Back in 2009, I was among the first members of the evaluation team of the European Green Capital Award (EGCA), when it was initiated by the European Commission. While I was happy to see the attention of the European Commission for the urban environment, at a time, when this issue was hardly handled at the European level, I also had some doubts: Does it make sense to add another award? There are many city rankings going on and you hear all over the place: “the best city is …”, “the most livable city is …”. What value will the EGCA provide to cities? Will there at all be enough cities applying for an award for which they do not get any price money but would commit to a year full of communication actions and events?
I have now rejoined the evaluation team after an absence of seven years and the award is still alive! The initiative has even been extended by the European Green Leaf Award for smaller cities with a lighter application procedure. It seems that there must be some value in the competition that some cities even resubmit their applications if not winning!?
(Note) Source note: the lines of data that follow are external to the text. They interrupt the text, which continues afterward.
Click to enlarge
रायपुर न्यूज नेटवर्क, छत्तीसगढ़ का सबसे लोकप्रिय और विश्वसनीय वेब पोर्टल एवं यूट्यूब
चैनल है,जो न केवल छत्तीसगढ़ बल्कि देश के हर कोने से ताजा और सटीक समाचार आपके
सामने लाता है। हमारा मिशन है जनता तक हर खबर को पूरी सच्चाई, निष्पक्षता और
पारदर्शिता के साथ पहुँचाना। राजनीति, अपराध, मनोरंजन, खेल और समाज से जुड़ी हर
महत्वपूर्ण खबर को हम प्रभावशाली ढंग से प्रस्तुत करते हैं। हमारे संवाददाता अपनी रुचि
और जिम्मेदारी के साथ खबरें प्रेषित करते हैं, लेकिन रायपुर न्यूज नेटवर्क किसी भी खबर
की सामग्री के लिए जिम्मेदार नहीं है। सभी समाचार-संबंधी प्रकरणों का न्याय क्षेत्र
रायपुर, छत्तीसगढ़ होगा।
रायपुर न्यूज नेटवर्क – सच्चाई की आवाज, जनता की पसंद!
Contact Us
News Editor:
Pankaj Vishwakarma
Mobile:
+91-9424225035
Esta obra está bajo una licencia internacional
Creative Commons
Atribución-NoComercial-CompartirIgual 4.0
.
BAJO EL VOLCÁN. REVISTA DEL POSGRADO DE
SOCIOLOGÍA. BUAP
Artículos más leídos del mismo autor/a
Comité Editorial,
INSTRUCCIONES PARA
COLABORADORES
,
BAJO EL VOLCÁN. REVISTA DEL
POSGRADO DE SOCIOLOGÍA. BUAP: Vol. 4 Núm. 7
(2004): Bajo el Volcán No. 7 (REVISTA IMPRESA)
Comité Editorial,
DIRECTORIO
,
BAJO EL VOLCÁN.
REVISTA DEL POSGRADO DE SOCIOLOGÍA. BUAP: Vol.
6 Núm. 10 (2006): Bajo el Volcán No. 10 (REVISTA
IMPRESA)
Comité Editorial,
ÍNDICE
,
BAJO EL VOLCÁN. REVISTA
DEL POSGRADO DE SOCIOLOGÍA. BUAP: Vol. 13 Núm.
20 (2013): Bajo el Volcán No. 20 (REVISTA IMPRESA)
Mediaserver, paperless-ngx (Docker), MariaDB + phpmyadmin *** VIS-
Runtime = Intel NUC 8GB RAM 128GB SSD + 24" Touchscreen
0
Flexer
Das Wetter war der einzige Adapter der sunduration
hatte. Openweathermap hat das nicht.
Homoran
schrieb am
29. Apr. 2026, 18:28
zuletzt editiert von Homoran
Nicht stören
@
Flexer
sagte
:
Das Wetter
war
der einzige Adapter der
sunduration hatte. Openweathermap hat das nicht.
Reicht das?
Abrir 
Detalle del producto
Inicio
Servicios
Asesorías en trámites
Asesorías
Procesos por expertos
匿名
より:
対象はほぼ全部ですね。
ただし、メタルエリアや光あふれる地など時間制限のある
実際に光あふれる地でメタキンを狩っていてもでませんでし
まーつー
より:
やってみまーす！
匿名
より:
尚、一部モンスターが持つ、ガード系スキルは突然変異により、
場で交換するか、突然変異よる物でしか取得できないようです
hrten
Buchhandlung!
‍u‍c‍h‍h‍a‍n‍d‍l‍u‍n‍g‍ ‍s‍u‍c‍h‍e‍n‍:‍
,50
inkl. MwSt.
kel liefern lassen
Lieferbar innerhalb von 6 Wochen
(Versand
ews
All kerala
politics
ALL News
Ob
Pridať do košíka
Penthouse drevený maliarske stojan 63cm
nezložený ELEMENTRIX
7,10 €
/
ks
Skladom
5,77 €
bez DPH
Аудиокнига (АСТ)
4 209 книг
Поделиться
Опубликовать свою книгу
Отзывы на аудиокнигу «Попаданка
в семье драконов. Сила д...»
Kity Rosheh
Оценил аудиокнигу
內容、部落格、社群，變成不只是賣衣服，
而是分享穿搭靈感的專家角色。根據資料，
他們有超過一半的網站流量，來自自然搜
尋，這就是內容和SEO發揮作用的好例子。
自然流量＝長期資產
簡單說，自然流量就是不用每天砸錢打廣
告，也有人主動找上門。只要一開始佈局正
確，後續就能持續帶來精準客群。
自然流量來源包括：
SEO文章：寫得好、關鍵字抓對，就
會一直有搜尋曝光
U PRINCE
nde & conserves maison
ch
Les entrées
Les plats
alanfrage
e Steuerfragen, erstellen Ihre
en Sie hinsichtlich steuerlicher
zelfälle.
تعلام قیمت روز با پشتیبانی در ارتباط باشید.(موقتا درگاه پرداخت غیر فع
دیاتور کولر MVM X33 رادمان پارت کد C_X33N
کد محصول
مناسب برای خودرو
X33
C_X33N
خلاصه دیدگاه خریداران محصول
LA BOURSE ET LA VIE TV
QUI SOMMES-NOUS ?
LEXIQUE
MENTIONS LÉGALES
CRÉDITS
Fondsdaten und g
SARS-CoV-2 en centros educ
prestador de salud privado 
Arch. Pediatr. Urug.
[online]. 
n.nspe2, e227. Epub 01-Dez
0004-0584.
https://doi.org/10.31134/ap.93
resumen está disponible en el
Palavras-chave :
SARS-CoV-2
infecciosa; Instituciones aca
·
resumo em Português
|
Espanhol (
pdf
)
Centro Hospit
I remember that, in the early years, participating cities told me that during the application procedure, it happened that they talked to colleagues in some other environmental departments of the city or municipal organisations for the first time. The broad range of areas covered in the award forced them to do so, brought them new knowledge and ideas. It supported the integration of topics, thus allowing to use synergies and being more efficient. But is that sufficient added value? Couldn’t they do so well without the pressure of an award procedure and the communication burden?
What else is in it?
Leuven in Belgium and the winner of the 2018 Green Leaf Award, raises another interesting aspect. The city as a whole – administration, politicians and citizens feel very honoured that their contribution to create more environmental sustainability is well and directly acknowledged by the European Commission. Their efforts make suddenly sense also at the European level. The city reached European-wide recognition. Colleagues from cities in Belgium and other countries ask and invite Leuven’s representatives to learn from their experience. While sharing their story, Leven, other winners and shortlisted cities of the awards learn different perspectives on their own practice and get new ideas on how to improve them.
Winning the award or being short-listed catapults these cities into the European league. Standing in the spotlight, makes them proud, helps them to consolidate their environmental activities and getting the necessary political support by the mayor and city parliament as well as citizen’s backing for the measures. Very often, these network contacts and the exchange trigger new opportunities for collaboration on different levels and with various stakeholders including business opportunities. In addition, visibility can provide access to EU funds as other stakeholders look out for appropriate partners in bigger EU projects bringing EU funding almost by itself to the cities.
I am keen to see, which interesting and inspiring stories the applicant cities of the new award rounds will deliver and which further benefits the former winners can report on.